• TO DO:
The entries are to be repeated in full, without any change.

Stored data entries:
========================

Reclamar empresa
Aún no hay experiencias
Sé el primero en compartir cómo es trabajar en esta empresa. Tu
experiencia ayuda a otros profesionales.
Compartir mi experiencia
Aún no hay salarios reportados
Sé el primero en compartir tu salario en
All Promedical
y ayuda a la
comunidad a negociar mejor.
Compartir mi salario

========================

• SOLVED PROBLEM:
Reclamar empresa
Aún no hay experiencias
Sé el primero en compartir cómo es trabajar en esta empresa. Tu
experiencia ayuda a otros profesionales.
Compartir mi experiencia
Aún no hay salarios reportados
Sé el primero en compartir tu salario en
All Promedical
y ayuda a la
comunidad a negociar mejor.
Compartir mi salario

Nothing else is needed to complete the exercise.